Cinemagraphe


Blade Runner - 1982

Blade Runner - Released June 25, 1982. Directed by Ridley Scott

Famed dystopian sci-fi epic about four "replicants" who return to earth (where they were manufactured) but are forbidden to trespass. They attempt to blend in with the urban populace which is tightly, but colorfully, packed into a futuristic Los Angeles that is multilingual and dangerous. The replicants (who for the most part appear human, though with more speed and power) have a limited life-span of only four years, and the group is on a mission to locate their designer and find a way to have their soon extinguishing time limits expanded.

Harrison Ford (as Rick Deckard) is a 'blade runner,' a kind of special police officer (though he is in fact an ex-cop) that is empowered by the state to hunt down replicants and "retire" them, is provided with powerful weapons, and uses his own investigation skills to locate the wanted non-humans. Deckard is weary of this role and has to be coerced to take the case, and is continually faced with moral dilemmas he would just as soon avoid, if he could, but can't, because the script by Hampton Fancher and David Webb Peoples, from a novel by Philip K. Dick, doesn't really rely very much on Deckard's deductive strengths, but instead on his ability to be constantly in the right place at the right time.

The story also creates a contradictory paradox about the humanity of the replicants, and the lack of that quality among the humans, which produces an obvious question of whether Deckard is a "replicant" and whether the replicant he has fallen in love with (Sean Young as Rachael) is uniquely more human than are the "humans" Deckard is receiving orders from.

Though Blade Runner has plenty of action sequences, it takes itself seriously enough to construct adult philosophical moral questions, though they are answered in simple ways (the hero does heroic things; the replicant in distress played by Sean Young gets rescued; and as poetic the lead replicant played by Rutger Hauer is portrayed in some finely filmed moments, at other times Hauer is simply a dangerous monster).

The art direction and overall look of Blade Runner is highly influential, and many movies that have since been made after Blade Runner have borrowed from it.

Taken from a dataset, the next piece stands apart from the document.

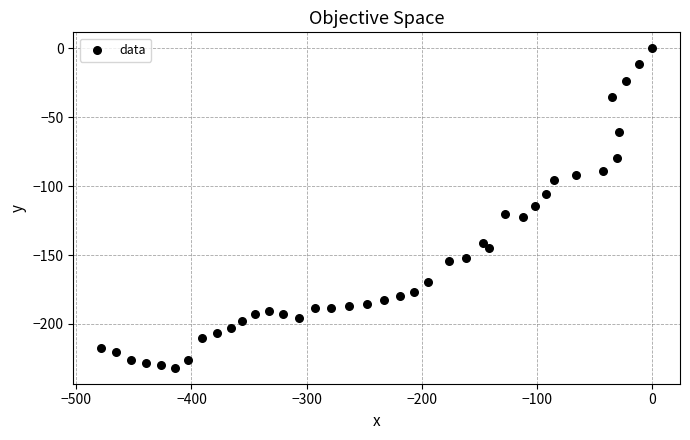

What is the range of Y values (max minus min)?

231.8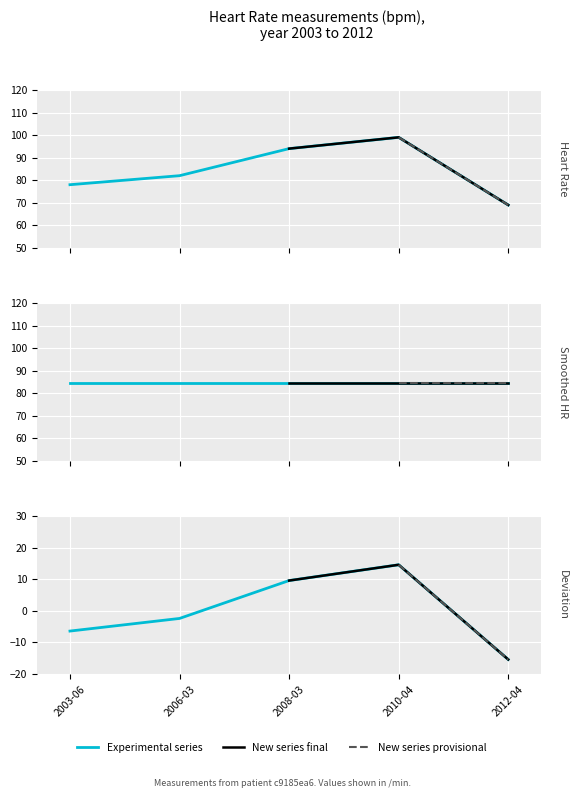

Reading left to right, extract all data points from this chart.

78	82	94	99	69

The retro-1940s styling reinforces the noir-trappings of the movie's tone, and it also helps to distinguish it from being a derivative of Star Wars (which was partially derived from 1930s Flash Gordon and Buck Rogers, among many other things, but not 40's noir. Perhaps the most obvious child from Blade Runner isn't a sci-fi film at all, but the mega-blockbuster of 1989, Batman by Tim Burton).

The urban world of Blade Runner is claustrophobic (which is certainly deliberate) and is decorated with punk-rock visual stylings that must have projected an edgy 1982 tenseness at the time of release that it no longer possesses (punk-rock having since been absorbed into the repertoire of general modern styles), and in this way a large section of the movie is simply antique.

Well-done special effects in Blade Runner of the classic photographic trick school, using models and camera angles, gives the movie a solidness the typical CGI sci-fi film cannot come near. Director Scott integrates all this with his live-action scenes with masses of humans moving through the bleak streets of the future to create a nightmare world where being human only provides legal, superficial advantages over a place being overrun by technology and the arrogance of wielding god-like powers in the absence of god-like wisdom.